Arthur Millier wrote in his review of the murals, “The Ballin Murals in Los Angeles,” California Southland (1927):

"An aged man, Mosiac law, counts on his ten fingers the commandments. He preaches the moral law to pagan Mercury who does not seem impressed. By them stands a lovely mysterious figure, the mother of the gods of the Far East. In her skirts hides a child - Fear - origin of religious explanation of phenomena. She is afraid of the unknown, shown here in the guise of a turtle.

Here the panel is broken in the middle by a rocky gorge. On a ledge above the torrent sits a starving saint encouraged by the glowing figure of Inspiration bearing to him the crystal globe of Life. All the prophets and saints are symbolized in this figure. In a tiny circle, Adam and Eve are being driven from the garden. One interprets the small circle of our forefathers as the circumscription of the life of man."

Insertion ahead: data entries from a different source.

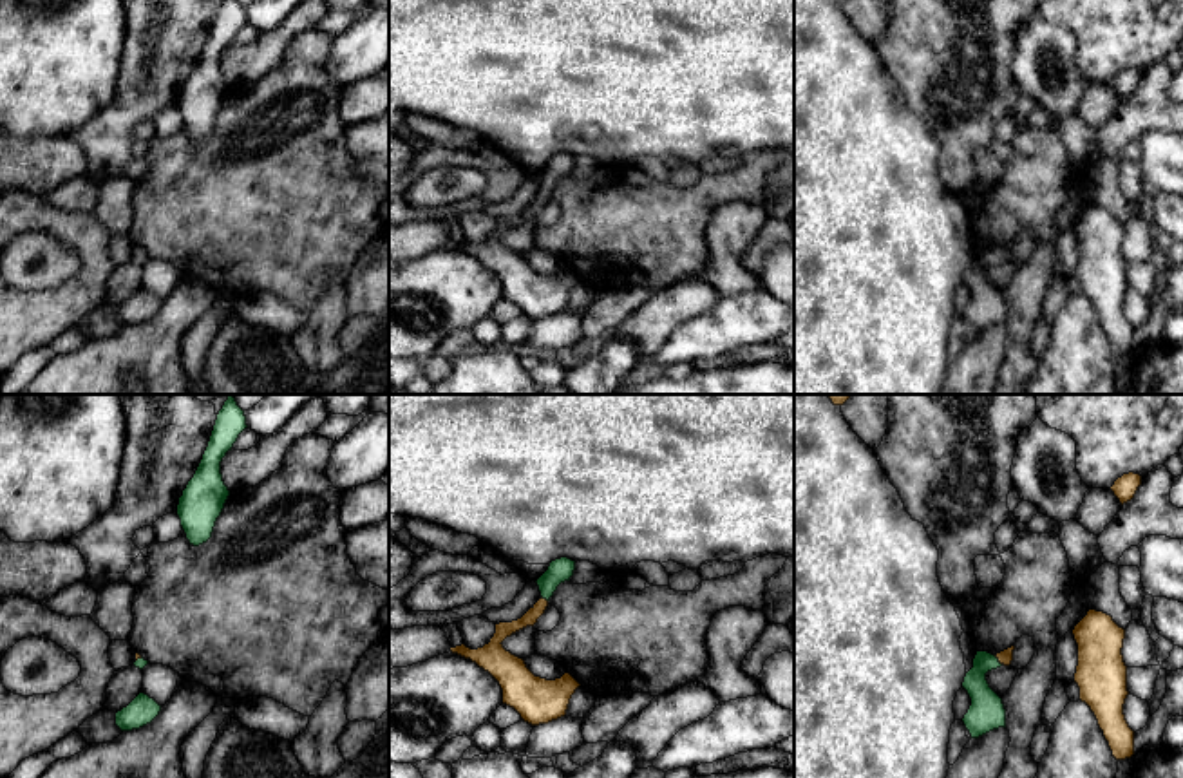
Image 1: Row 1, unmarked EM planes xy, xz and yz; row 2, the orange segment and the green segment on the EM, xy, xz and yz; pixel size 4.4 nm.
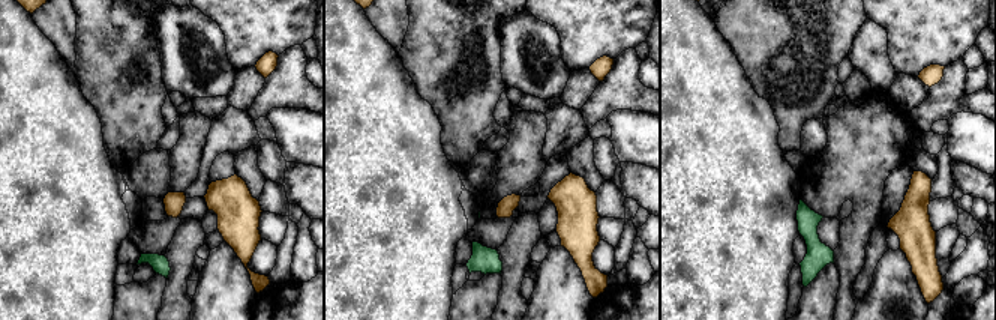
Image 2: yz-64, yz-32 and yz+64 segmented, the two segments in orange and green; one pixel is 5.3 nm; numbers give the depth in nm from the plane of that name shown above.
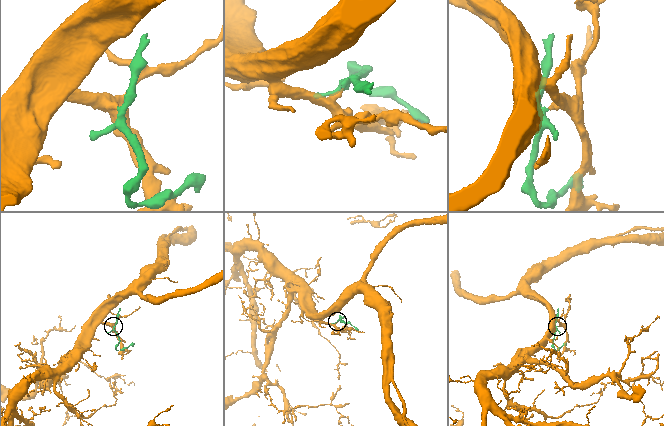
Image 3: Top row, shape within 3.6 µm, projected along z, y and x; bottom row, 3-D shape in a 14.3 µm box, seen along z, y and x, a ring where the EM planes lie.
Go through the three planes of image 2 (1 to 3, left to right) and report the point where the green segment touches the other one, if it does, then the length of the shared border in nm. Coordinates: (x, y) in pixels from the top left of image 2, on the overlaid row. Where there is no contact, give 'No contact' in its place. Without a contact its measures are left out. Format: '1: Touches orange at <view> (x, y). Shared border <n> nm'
1: No contact
2: No contact
3: No contact

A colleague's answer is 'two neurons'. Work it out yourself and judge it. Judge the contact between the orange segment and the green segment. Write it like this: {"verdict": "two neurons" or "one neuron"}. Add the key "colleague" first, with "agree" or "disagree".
{"colleague": "disagree", "verdict": "one neuron"}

Although not included in this image, Millier's description of the Wall of Religions continues: "A dark medieval serpent, with the body of a woman and the head of a Gorgon, offers the red apple of passion to divine Inspiration… The wall is terminated by a group wherein a Renaissance Madonna, of the utmost beauty and workmanship, partially hides the bronzed, agonized figure of a Byzantine Christ on the cross. About these figures angels and loves revolve. At the bottom is Mohammed, founder of the last powerful religion; and a savage who believes his spear has divine power because it will kill. Below him is a severed head, Intolerance, above him a modern church edifice, these two summing up the extremes of religious influence in the human breast."


In this section of the Wall of Religions, Ballin painted his figures on multiple planes and surfaces to give the panel depth, making it look much like a film set, complete with small stages made of rocks at various heights and depths to break up the action in the shot. He used costumes to indicate the identities of his allegorical figures, including Mercury's recognizable winged hat, and staged two scenes to illustrate his story. These scenes were then stitched together with others to create a montage sequence, "rhythmically bound together in colors which are warm and glowing," as a reviewer described in Arts and Decoration.1


Image appears in the Hugo Ballin Papers (collection #407), Charles Young Library, Department of Special Collections, University of California Los Angeles, Box 15, Folder 4.

Mural caption from Arthur Millier's review of the murals, “The Ballin Murals in Los Angeles,” California Southland (1927)

1. Quotation from Arts and Decoration vol. 22 August (1928) p. 39.